9 Responses to “Bye Bye Birdie Graphics”

  1. Stacey Cervellino says:

    Hi, I’m a high school theater teacher in Brooklyn, NY and we’re doing Bye Bye Birdie. I love the logos and jpegs you have posted. Is the high res logo copywrighted? We are a small school and are doing just 2 performances in April and I need a poster and tee-shirt design for my cast. Do you know how I could get the rights to use the logo or can I go ahead and use it?

    Thanks,
    Stacey Cervellino

  2. Ilana Cristo says:

    Hi, I was wondering the same as Stacey. I am supervisor over the theater program for the City of Rocklin in California. Can I use the “lips” logo?
    Thanks,
    Ilana Cristo

  3. Sally says:

    We are a community theatre doing BYE BYE BIRDIE this summer. We are FREE theatre…no charge to patrons. Can we use any of the logos you show here?

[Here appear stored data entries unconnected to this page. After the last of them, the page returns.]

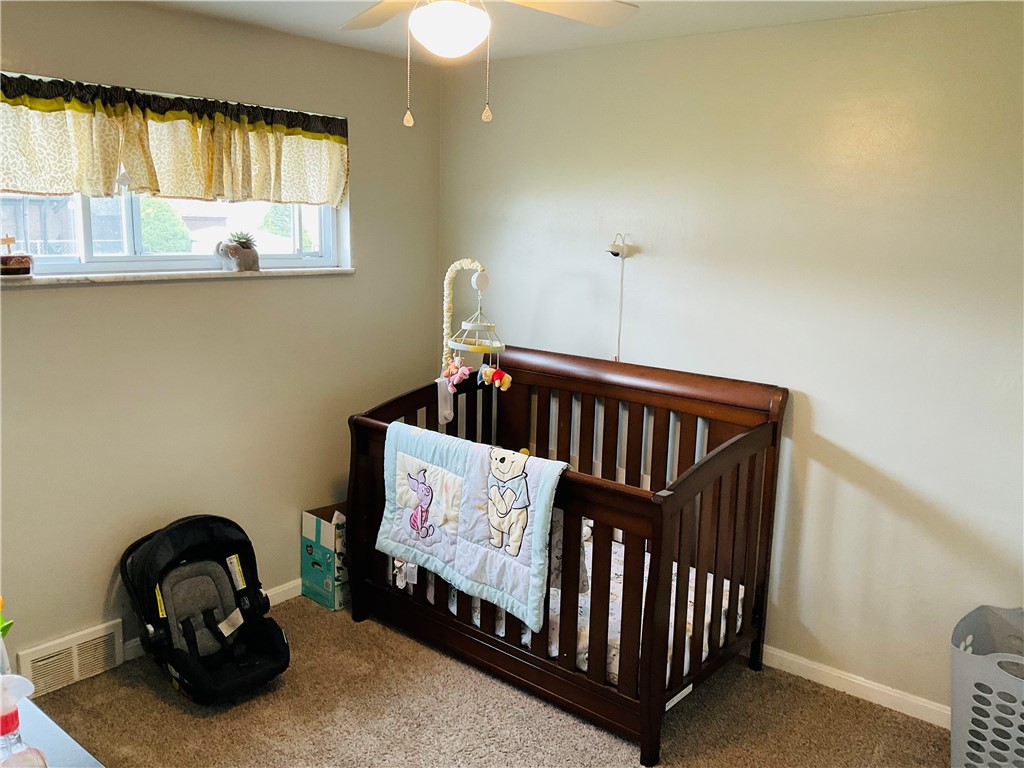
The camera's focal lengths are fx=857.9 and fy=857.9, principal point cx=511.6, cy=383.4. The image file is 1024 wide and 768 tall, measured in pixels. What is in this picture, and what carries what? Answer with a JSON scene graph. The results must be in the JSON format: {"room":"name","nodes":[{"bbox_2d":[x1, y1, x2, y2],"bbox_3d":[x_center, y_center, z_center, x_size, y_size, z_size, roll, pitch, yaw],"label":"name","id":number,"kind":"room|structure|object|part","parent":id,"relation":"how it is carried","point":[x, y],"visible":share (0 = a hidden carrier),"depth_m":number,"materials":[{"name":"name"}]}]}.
{"room":"bedroom","nodes":[
{"label":"bedroom","id":0,"kind":"room"},
{"bbox_2d":[0,1,437,679],"bbox_3d":[-1.552,-0.134,3.156,0.163,2.456,3.594,10,14,38],"label":"left wall","id":1,"kind":"structure","parent":0,"point":[160,291],"depth_m":3.40,"materials":[{"name":"beige paint"}]},
{"bbox_2d":[19,619,123,694],"bbox_3d":[-1.619,1.013,3.167,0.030,0.176,0.336,10,14,38],"label":"floor vent","id":2,"kind":"object","parent":1,"relation":"attached to","point":[102,640],"visible":0.93,"depth_m":3.15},
{"bbox_2d":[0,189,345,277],"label":"window","id":3,"kind":"structure","parent":1,"relation":"in","point":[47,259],"depth_m":3.35,"materials":[{"name":"clear glass"}]},
{"bbox_2d":[0,69,349,206],"bbox_3d":[-1.301,-0.868,3.149,0.130,0.399,1.750,10,14,38],"label":"valance curtain","id":4,"kind":"object","parent":1,"relation":"attached to","point":[85,183],"visible":0.99,"depth_m":3.14,"materials":[{"name":"fabric"}]},
{"bbox_2d":[1,266,356,285],"bbox_3d":[-1.301,-0.427,3.348,0.133,0.032,1.513,10,14,38],"label":"window sill","id":5,"kind":"structure","parent":1,"relation":"attached to","point":[189,274],"depth_m":3.25,"materials":[{"name":"white stone"}]},
{"bbox_2d":[1,235,34,275],"bbox_3d":[-1.707,-0.436,2.921,0.092,0.133,0.133,10,14,38],"label":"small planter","id":6,"kind":"object","parent":5,"relation":"on","point":[20,261],"visible":1,"depth_m":2.91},
{"bbox_2d":[215,230,260,271],"bbox_3d":[-1.129,-0.547,3.534,0.135,0.165,0.199,10,14,38],"label":"potted plant","id":7,"kind":"object","parent":5,"relation":"on","point":[249,252],"visible":0.99,"depth_m":3.50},
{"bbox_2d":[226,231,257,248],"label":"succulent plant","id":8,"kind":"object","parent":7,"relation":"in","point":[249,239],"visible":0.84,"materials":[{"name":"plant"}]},
{"bbox_2d":[122,577,300,663],"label":"baseboard","id":9,"kind":"structure","parent":1,"relation":"attached to","point":[287,596],"depth_m":3.88,"materials":[{"name":"white paint"}]},
{"bbox_2d":[31,591,944,767],"bbox_3d":[-0.096,1.412,2.056,3.826,0.102,3.542,10,14,38],"label":"carpet floor","id":10,"kind":"structure","parent":0,"point":[179,715],"depth_m":3.02,"materials":[{"name":"carpet"}]},
{"bbox_2d":[0,691,106,767],"bbox_3d":[-1.079,1.045,1.405,1.065,0.726,0.702,10,14,38],"label":"table","id":11,"kind":"object","parent":10,"relation":"on","point":[79,756],"visible":0.66,"depth_m":1.57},
{"bbox_2d":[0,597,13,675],"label":"toy","id":12,"kind":"object","parent":11,"relation":"on","point":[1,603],"visible":0.91,"depth_m":1.65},
{"bbox_2d":[0,674,44,767],"bbox_3d":[-0.794,0.557,1.350,0.091,0.223,0.108,10,14,38],"label":"bottle","id":13,"kind":"object","parent":11,"relation":"on","point":[7,723],"visible":1,"depth_m":1.33,"materials":[{"name":"clear plastic"}]},
{"bbox_2d":[120,514,289,704],"bbox_3d":[-1.118,0.833,3.213,0.652,0.551,0.479,10,14,38],"label":"baby carrier","id":14,"kind":"object","parent":10,"relation":"on","point":[181,665],"visible":0.98,"depth_m":3.23,"materials":[{"name":"black"}]},
{"bbox_2d":[299,503,348,611],"bbox_3d":[-0.736,0.776,3.978,0.323,0.405,0.370,10,14,38],"label":"cardboard box","id":15,"kind":"object","parent":10,"relation":"on","point":[319,532],"visible":0.52,"depth_m":3.84,"materials":[{"name":"cardboard"}]},
{"bbox_2d":[343,347,786,764],"bbox_3d":[0.175,0.540,3.421,1.542,1.097,0.879,10,14,38],"label":"crib","id":16,"kind":"object","parent":10,"relation":"on","point":[651,672],"visible":0.85,"depth_m":3.18,"materials":[{"name":"brown wood"}]},
{"bbox_2d":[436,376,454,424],"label":"mobile arm clamp","id":17,"kind":"object","parent":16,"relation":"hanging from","point":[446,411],"visible":0.85,"depth_m":3.78,"materials":[{"name":"white fabric"}]},
{"bbox_2d":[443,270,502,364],"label":"mobile","id":18,"kind":"object","parent":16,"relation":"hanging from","point":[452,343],"visible":0.94,"depth_m":3.60,"materials":[{"name":"white"}]},
{"bbox_2d":[442,355,471,391],"bbox_3d":[-0.236,-0.059,3.701,0.138,0.152,0.072,10,14,38],"label":"plush toy","id":19,"kind":"object","parent":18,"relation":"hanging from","point":[465,373],"visible":0.94,"depth_m":3.69,"materials":[{"name":"pink fabric"}]},
{"bbox_2d":[478,362,511,391],"bbox_3d":[-0.074,-0.041,3.707,0.157,0.130,0.073,10,14,38],"label":"plush toy","id":20,"kind":"object","parent":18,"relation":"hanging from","point":[499,375],"visible":0.98,"depth_m":3.69,"materials":[{"name":"yellow fabric"}]},
{"bbox_2d":[377,421,570,632],"bbox_3d":[-0.156,0.488,3.213,0.829,0.535,0.271,10,14,38],"label":"quilt","id":21,"kind":"object","parent":16,"relation":"on","point":[456,478],"visible":0.92,"depth_m":3.13,"materials":[{"name":"fabric"}]},
{"bbox_2d":[415,523,743,683],"bbox_3d":[0.185,0.825,3.548,1.506,0.220,1.059,10,14,38],"label":"crib mattress","id":22,"kind":"object","parent":16,"relation":"in","point":[707,648],"visible":0.19,"depth_m":3.22,"materials":[{"name":"white fabric"}]},
{"bbox_2d":[950,603,1023,767],"bbox_3d":[1.646,1.033,2.666,0.525,0.510,0.422,10,14,38],"label":"laundry basket","id":23,"kind":"object","parent":10,"relation":"on","point":[955,730],"visible":1,"depth_m":2.65,"materials":[{"name":"plastic"}]},
{"bbox_2d":[134,0,996,65],"bbox_3d":[-0.178,-1.141,1.727,3.808,0.112,3.719,10,14,38],"label":"ceiling","id":24,"kind":"structure","parent":0,"point":[698,22],"depth_m":3.21,"materials":[{"name":"white paint"}]},
{"bbox_2d":[338,0,637,127],"bbox_3d":[-0.109,-0.873,1.997,1.113,0.540,1.111,1,11,-4],"label":"ceiling fan","id":25,"kind":"object","parent":24,"relation":"hanging from","point":[469,11],"visible":0.98,"depth_m":2.06,"materials":[{"name":"white glass"}]},
{"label":"fan blade","id":26,"kind":"part","parent":25,"relation":"part of","materials":[{"name":"wood"}]},
{"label":"fan blade","id":27,"kind":"part","parent":25,"relation":"part of","materials":[{"name":"white wood"}]},
{"bbox_2d":[434,1,1023,719],"bbox_3d":[1.047,-0.100,3.347,3.763,2.446,0.162,10,14,38],"label":"right wall","id":28,"kind":"structure","parent":0,"point":[662,242],"depth_m":3.17,"materials":[{"name":"paint"}]},
{"bbox_2d":[605,234,629,361],"bbox_3d":[0.447,-0.327,3.690,0.100,0.617,0.110,10,14,38],"label":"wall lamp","id":29,"kind":"object","parent":28,"relation":"attached to","point":[618,254],"visible":0.9,"depth_m":3.67,"materials":[{"name":"white"}]},
{"bbox_2d":[759,644,947,727],"bbox_3d":[1.020,1.088,3.441,3.352,0.084,0.018,10,14,38],"label":"baseboard","id":30,"kind":"structure","parent":28,"relation":"attached to","point":[823,670],"depth_m":3.22,"materials":[{"name":"white paint"}]},
{"label":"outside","id":31,"kind":"structure","parent":0,"visible":0},
{"label":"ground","id":32,"kind":"structure","parent":31,"visible":0},
{"bbox_2d":[137,196,189,252],"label":"tree","id":33,"kind":"object","parent":32,"relation":"on","point":[166,207],"visible":0.32,"materials":[{"name":"green plant"}]},
{"bbox_2d":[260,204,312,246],"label":"tree","id":34,"kind":"object","parent":32,"relation":"on","point":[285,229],"visible":0.31,"materials":[{"name":"green plant"}]}
]}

  4. Vincent Sauchelli says:

    I’m a Graphic Designed helping a small catholic school doing Birdie this year, could I get the rights to use the logo on the program cover or can I go ahead and use it?
    This is a summer program for the kids, which helps keep them out of trouble.
    Please let me know what’s available. Many Thanks

    Vince

  5. Barbara Shriver says:

    I am the drama teacher at Sikeston High School and we are doing Bye Bye Birdie this spring. I am wanting to know if I can get the rights to use the above logos on programs and posters? I have requested this a couple of weeks ago but did not receive and answer. Please, get back with me ASAP so that I can move ahead with the plans for the program and posters. Thanks, Barbara

  6. askland says:

    Hi all,
    I am not the person that grants legal permission to use these logos in show programs. For the production I worked on we had a designer create a custom graphic.

  7. anna says:

    what is bye bye birdie about and why is it so famous?

  8. askland says:

    http://en.wikipedia.org/wiki/Bye_Bye_Birdie

    Bye Bye Birdie was one of the first “rock n roll” musicals – but to contemporary ears it sounds more like Broadway instead of what we think of as rock n roll. It’s the story of a teen rock idol and a little bit of a parody on Elvis and how all the girls went crazy about him.

    I believe it’s also one of the first teen musicals.

  9. Tara says:

    We are doing Bye Bye Birdie for our high school play. May we use your lips logo?